Programming Assignment 1
CSC 323 - Data Analysis and Statistical
Software
Due: Section 101: 10/9/2002 & Section 401: 10/10/2002
A local financial institution has
decided to upgrade its existing proprietary
database management system to a relational database
management system. They are in the process of
deciding which software systems should be rewritten
and which ones should be migrated to
the new database management system. They are particularly interested in
investigating the effort required to convert a large
portfolio of C++ programs.
The CIO would like to know if
the conversion cost will be too high.
A local consulting firm has been brought
in to investigate this issue and have seven days to
submit a report to the CIO.
Given the time constraint, they decide to examine
a simple random sample of these C++
programs. The idea
is to determine the
effort required to convert each program in the
sample. The
conversion effort for a program
is the time, in man hours, to analyze, code,
and test the program.
Since each program is a different size,
conversion effort per line of code
will be needed for each
program in the sample. The information gathered from the sample will
be used to make
inferences about the portfolio.
The following details are available
for each program in the sample:
- Programmer; 1-2
- Module Name; 3-7
- Program Size (Lines of Code); 8-11
- Analysis Effort (Man Hours); 12-13
- Coding Effort (Man Hours); 14-15
- Testing Effort (Man Hours); 16-17
You have been asked to help with the analysis of
this data.
The requirements for your analysis
are detailed below:
- Write a SAS program to analyze these data.

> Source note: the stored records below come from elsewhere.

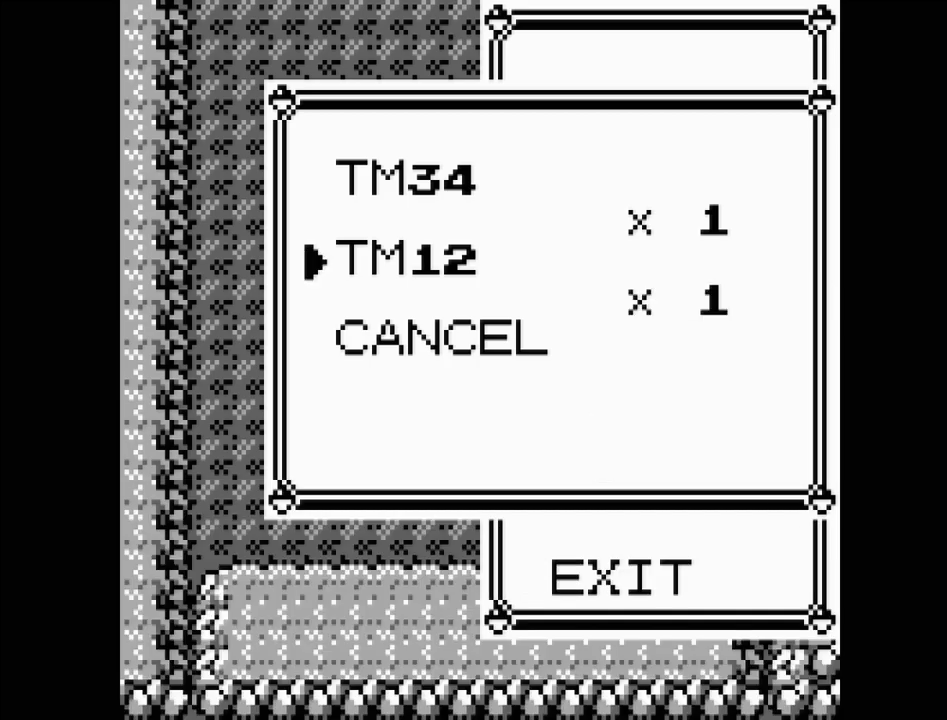
{"buttons": ["B"], "events": [[350, "B", "down"]]}
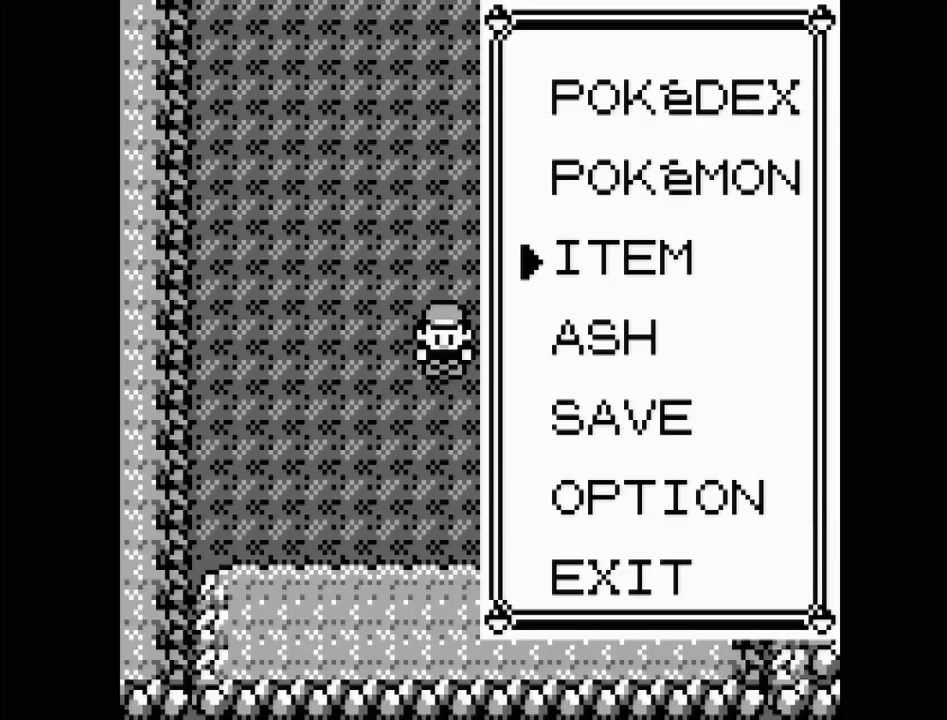
{"buttons": ["B"], "events": [[17, "B", "up"], [467, "B", "down"]]}
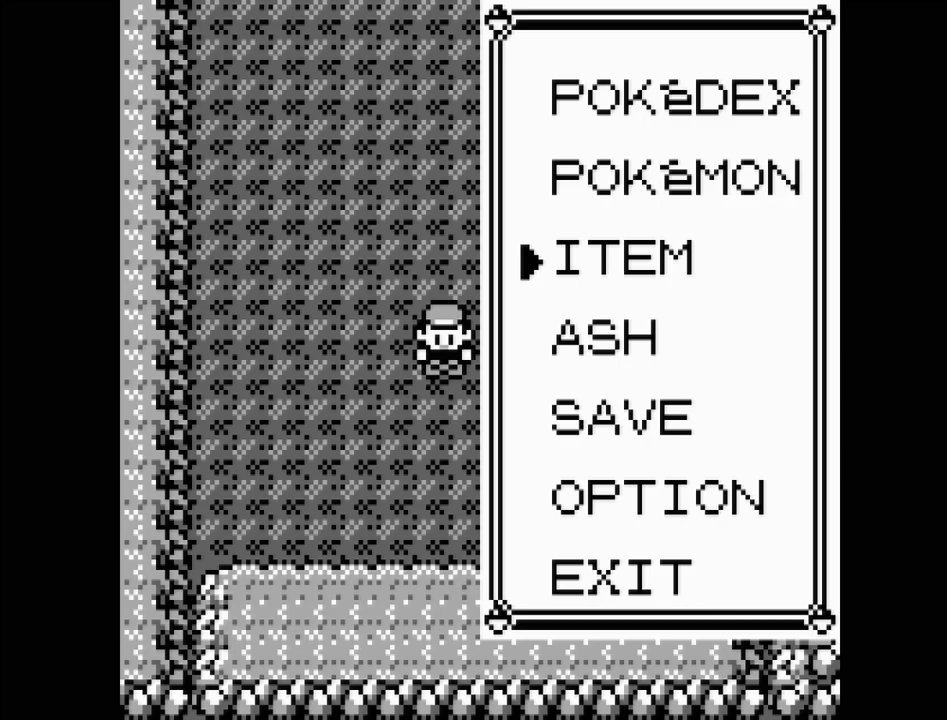
{"buttons": ["DPAD_RIGHT"], "events": [[100, "B", "up"], [300, "DPAD_RIGHT", "down"]]}
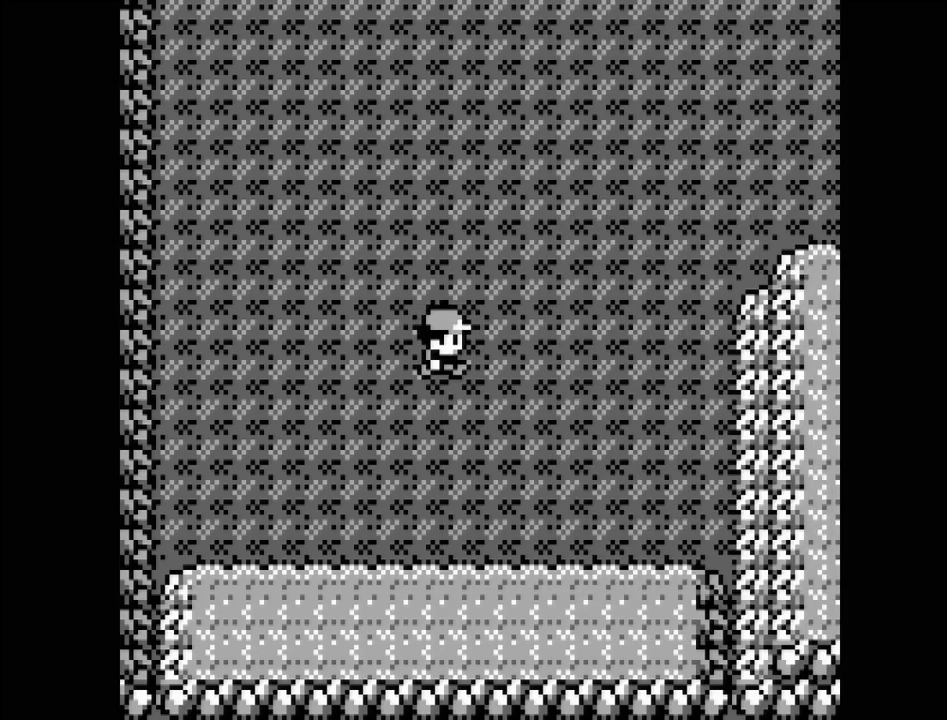
{"buttons": ["DPAD_RIGHT"], "events": []}
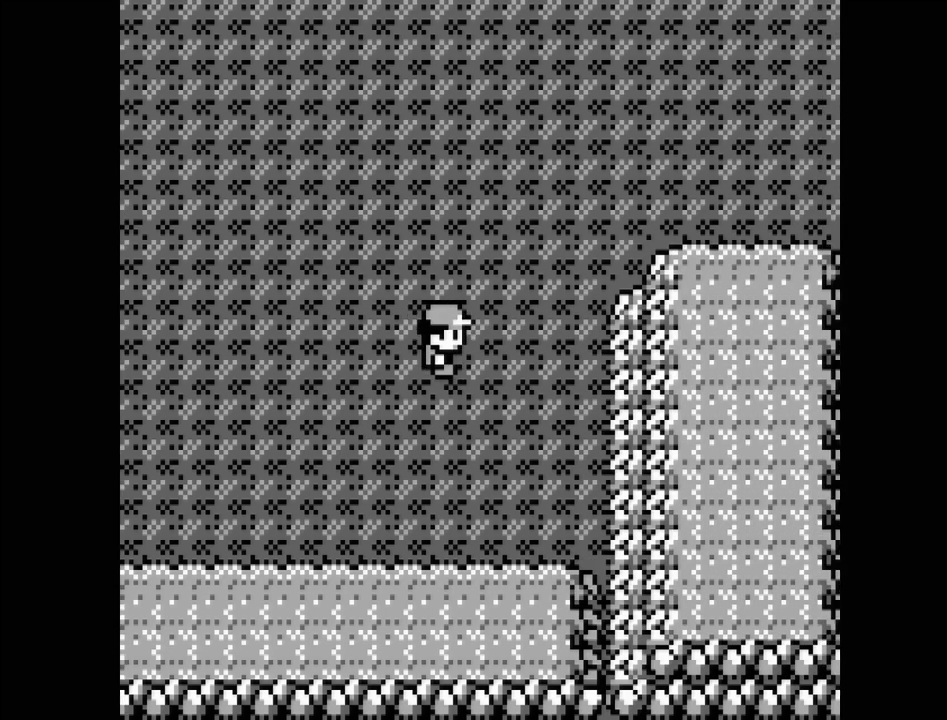
{"buttons": ["DPAD_UP"], "events": [[167, "DPAD_RIGHT", "up"], [383, "DPAD_UP", "down"]]}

Remember, your program should analyze conversion effort
per line of code.
(50%)
Your program should accomplish the following:
- Access your data from an external
file.
- Compute effort per line of code.
Note: You will need an assignment statement in your data step.

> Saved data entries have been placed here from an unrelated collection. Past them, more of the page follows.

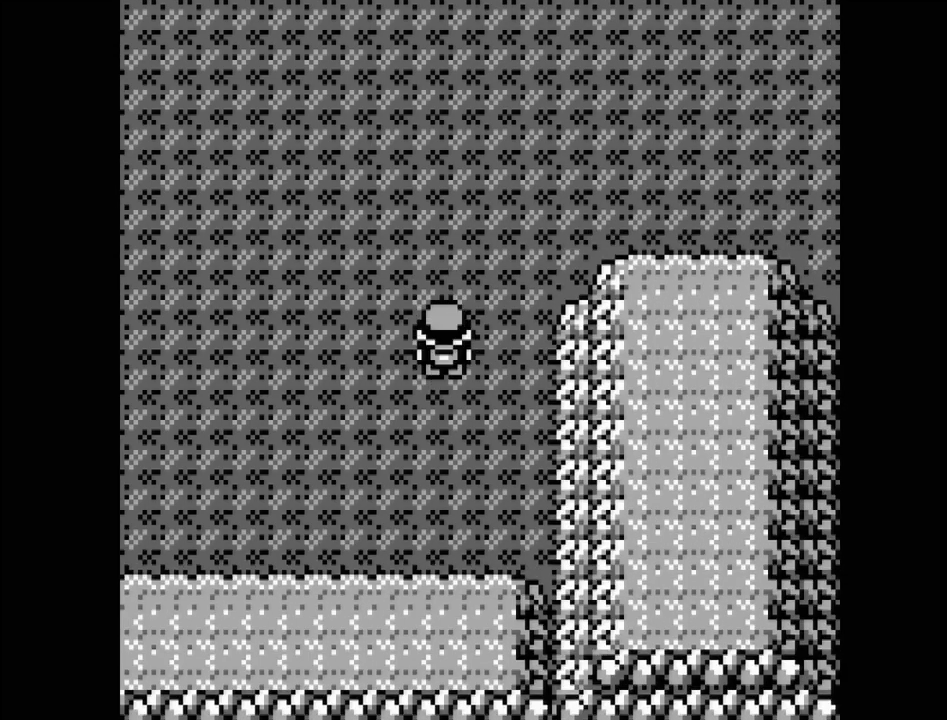
{"buttons": [], "events": [[33, "DPAD_UP", "up"], [367, "DPAD_UP", "down"], [500, "DPAD_UP", "up"]]}
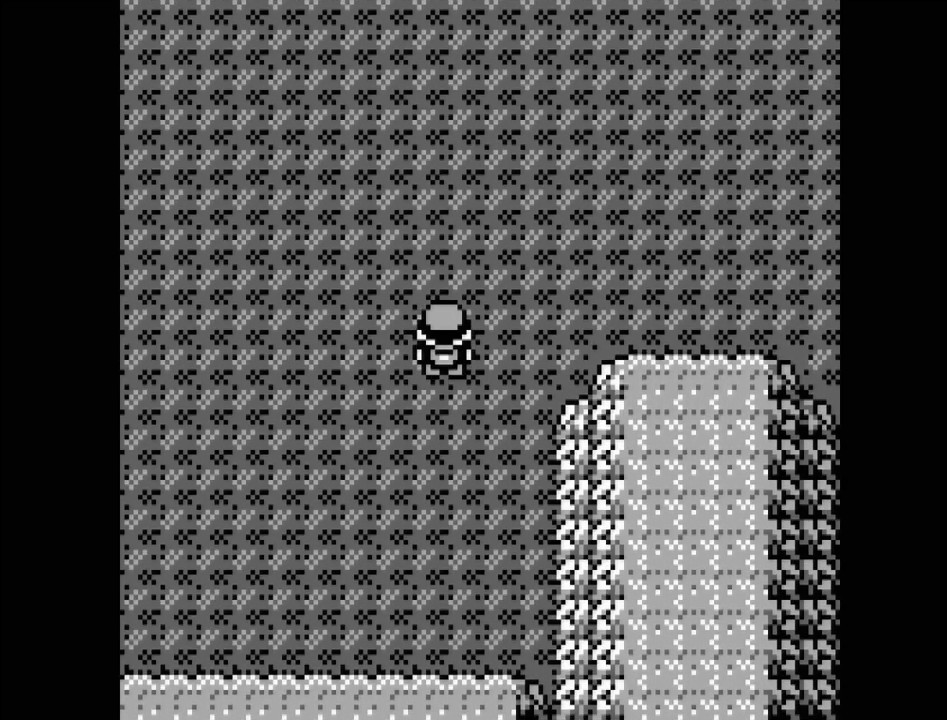
{"buttons": ["DPAD_RIGHT"], "events": [[167, "DPAD_RIGHT", "down"]]}
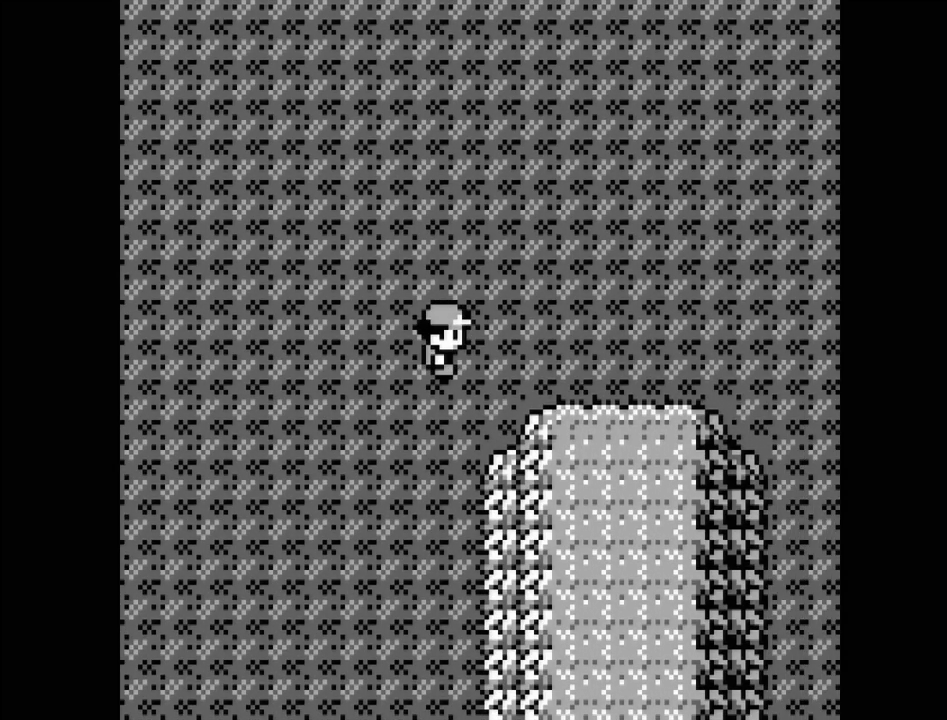
{"buttons": ["DPAD_RIGHT"], "events": []}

If necessary, see "DATA step statements",
point 6, SAS Review.
- Execute the PRINT and MEANS
procedures with appropriate options.
- For PROC PRINT, be sure to use
labels for column headings (e.g. Programmer,
Module Name,
Program Size, Analysis Effort, Coding Effort, Testing Effort,
Conversion Effort,
Conversion Effort per LOC).
Use names that are
meaningful. You should generate an appropriate
title for your output.
Note: If necessary,
see the SAS program used for the in-class SAS
demonstration.
Write a short report (no more than a couple of
paragraphs) discussing your findings. (50%)
Your report should
address the
following:
- Provide estimates of
the population mean and population standard deviation
(3 places of decimal).
That is, the mean effort
per line of code, and the standard deviation of effort per
line of code, to
convert each program in the portfolio.
- The CIO has asked you to address the following
in your report (include any necessary computations and diagrams to support
your answer):
- Determine the conversion effort per line of code
that distinguishes the most expensive
programs from others in the portfolio.
Assume that most expensive refers to
the top 5% of the portfolio with
respect to
conversion effort per line of code.
- Program uniq2 is considered to be a maintenance nightmare
by several staff
members. That is, they contend that it is more difficult to
analyze, modify and test uniq2 than it is to analyze,
modify and test the
average program in the portfolio.
Program uniq2
is 1200 LOC and will require 125 hours of conversion effort.
Determine
its percentile rank with respect to conversion
effort per line of code and comment on the viewpoint expressed by
staff members.
Note: To address these questions, assume that conversion effort
per line of code is normally distributed.
Also, use your
estimates of the relevant population parameters.